Here, researchers report on a recent study of the ability of mitochondrially targeted antioxidants to modestly increase healthy life span in lower animals such as the flies used here. Mitochondria are important in the progression of aging for a number of reasons, all of which seem to be very connected to the reactive oxygen species (ROS) they produce in the course of generating chemical energy stores to power the cell. ROS can damage mitochondrial structures, and that can lead to mutant mitochondria that take over and cripple cells, causing harm to surrounding tissues. ROS are also used as signals in many fundamental cellular processes, such as the response to exercise and triggering of cellular maintenance in response to stresses. Thus antioxidants targeted specifically to the interior of mitochondria have the ability to influence these processes, where other types of antioxidant cannot:
Mitochondria play an important role in aging. Strongly reduced function of the mitochondria shortens life span, whereas moderate reduction prolongs life span, with reactive oxygen species production being the major factor contributing to life span changes. Previously, picomolar concentrations of the mitochondria-targeted antioxidant SkQ1 were shown to increase the life span of Drosophila by approximately 10%. In this article, we demonstrate that SkQ1 elevates locomotion, which is often considered a marker of health and age. We also show that mating frequency and fecundity may be slightly increased in SkQ1-treated flies. These results indicate that SkQ1 not only prolongs life span but also improves health and vigor.

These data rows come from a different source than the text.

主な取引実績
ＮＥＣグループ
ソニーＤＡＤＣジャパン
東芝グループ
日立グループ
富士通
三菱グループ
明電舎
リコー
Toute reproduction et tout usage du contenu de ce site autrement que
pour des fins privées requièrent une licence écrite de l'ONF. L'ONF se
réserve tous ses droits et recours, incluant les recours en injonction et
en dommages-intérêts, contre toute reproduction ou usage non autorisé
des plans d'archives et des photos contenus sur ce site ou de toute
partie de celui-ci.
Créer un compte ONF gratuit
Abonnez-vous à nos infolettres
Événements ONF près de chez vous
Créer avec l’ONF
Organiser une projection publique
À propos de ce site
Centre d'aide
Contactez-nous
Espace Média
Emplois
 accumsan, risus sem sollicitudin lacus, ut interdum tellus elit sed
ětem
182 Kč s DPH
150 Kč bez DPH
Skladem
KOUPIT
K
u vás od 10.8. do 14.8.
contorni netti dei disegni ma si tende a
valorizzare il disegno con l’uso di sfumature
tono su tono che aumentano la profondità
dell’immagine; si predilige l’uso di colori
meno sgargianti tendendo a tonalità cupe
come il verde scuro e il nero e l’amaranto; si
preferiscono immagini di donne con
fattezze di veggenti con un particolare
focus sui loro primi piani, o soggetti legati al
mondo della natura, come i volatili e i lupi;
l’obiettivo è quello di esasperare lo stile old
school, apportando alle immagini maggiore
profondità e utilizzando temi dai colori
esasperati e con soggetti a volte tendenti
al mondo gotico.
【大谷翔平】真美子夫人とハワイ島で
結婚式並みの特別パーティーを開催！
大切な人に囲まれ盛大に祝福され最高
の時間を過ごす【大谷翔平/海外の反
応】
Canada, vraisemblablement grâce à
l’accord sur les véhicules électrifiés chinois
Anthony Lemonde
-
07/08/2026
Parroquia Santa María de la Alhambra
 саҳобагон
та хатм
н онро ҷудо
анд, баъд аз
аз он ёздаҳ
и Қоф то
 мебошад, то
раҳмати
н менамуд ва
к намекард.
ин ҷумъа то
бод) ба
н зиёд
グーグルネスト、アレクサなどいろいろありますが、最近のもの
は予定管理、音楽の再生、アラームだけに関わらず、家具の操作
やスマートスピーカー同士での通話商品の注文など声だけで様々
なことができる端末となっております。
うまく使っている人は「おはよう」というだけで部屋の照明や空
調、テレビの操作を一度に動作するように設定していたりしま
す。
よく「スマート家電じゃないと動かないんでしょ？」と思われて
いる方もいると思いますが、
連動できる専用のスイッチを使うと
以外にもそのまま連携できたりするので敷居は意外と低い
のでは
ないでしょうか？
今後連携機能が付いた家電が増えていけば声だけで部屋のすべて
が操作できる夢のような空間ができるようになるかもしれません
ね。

An important property of any potential therapeutic is the stability of its effects in an uncontrolled and changing environment as well as on individuals with various genetic constitutions. In this article, we present data on SkQ1 effects on Drosophila longevity in extreme environments (low temperatures and starvation) and on individuals with severe genetic alterations in the mitochondrial systems responsible for production and detoxification of reactive oxygen species. We hypothesize that in vivo SkQ1 is capable of alleviating the probable negative effects of increased mitochondrial reactive oxygen species production on longevity but is not effective when reactive oxygen species production is already reduced by other means.